Surgical complications in patients with Differences in Sexual Development (DDS) undergoing masculinizing genitoplasty
DOI:
https://doi.org/10.11606/issn.1679-9836.v104iesp.e-231561Keywords:
Sexual development disorders, Hypospadias, Postoperative ComplicationAbstract
Introduction: Differences in sexual development (DSD) are congenital conditions in which chromosomal, gonadal, or genital sex is atypical¹. The incidence of atypical genitalia is estimated at 1:4,500–5,500 births² and may result from either androgen excess or deficiency.

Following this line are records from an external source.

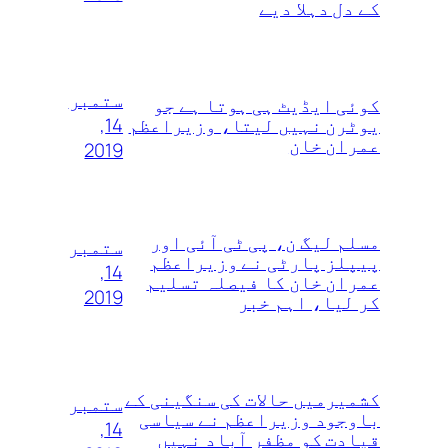
کے دل دہلا دیے
ستمبر
کوئی ایڈیٹ ہی ہوتا ہے جو
14,
یوٹرن نہیں لیتا، وزیراعظم
عمران خان
2019
مسلم لیگ ن، پی ٹی آئی اور
ستمبر
پیپلز پارٹی نے وزیراعظم
14,
عمران خان کا فیصلہ تسلیم
2019
کر لیا، اہم خبر
کشمیرمیں حالات کی سنگینی کے
ستمبر
باوجود وزیراعظم نے سیاسی
14,
قیادت کو مظفر آباد نہیں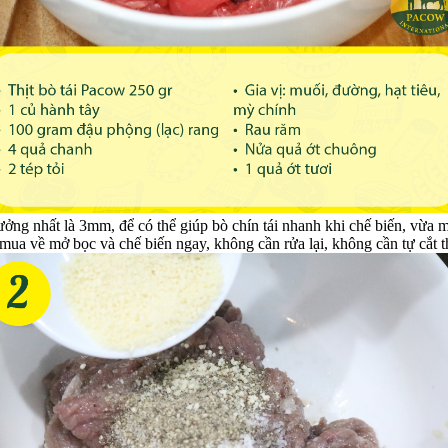
 tưởng nhất là 3mm, để có thể giúp bò chín tái nhanh khi chế biến, vừ
mua về mở bọc và chế biến ngay, không cần rửa lại, không cần tự cắt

Incomplete masculinization of male genitalia manifests as an underdeveloped penile shaft, curvature, and failure of urethral tubularization. In most DSD cases, the urethral meatus is located proximally on the penis, characterizing severe or complex hypospadias3,4,5. Genital adequacy involves correcting this hypospadias, typically performed in two surgical stages. Postoperative complication (POC) rates are high, ranging from 8% to 56%6,7,8, compromising long-term outcomes. Clinical factors such as phenotype, age at surgery, and surgical technique are associated with POC9. Objectives: To analyze, through an integrative literature review, DSD in patients undergoing masculinizing genitoplasty and the factors associated with complication rates. Methodology: Articles were selected from the PubMed, SciELO, Google Scholar, and MEDLINE databases using the keywords: Disorders of sexual development; Hypospadias; Postoperative Complication.. The review included articles indexed between 2014 and 2024, published in Portuguese or English. Results: The average POC rate was 57.12%, with higher incidence observed in cases of severe hypospadias. Advanced age at initial repair increased the probability of reoperation¹⁰, while success rates were lower for proximal urethral defects¹¹. The most frequent POCs included urethrocutaneous fistulas, abnormal meatal positioning, urethral stenosis, penile curvature, and abnormal urination¹². Age greater than two years at the time of the first surgery was a significant predictor of POC¹³. Discussion and conclusion of the results: Long-term follow-up is essential to assess the true incidence of POC, with age at the first operation playing a critical role. The most frequent complications are urethrocutaneous fistulas, urethral stenoses, and glandular dehiscence.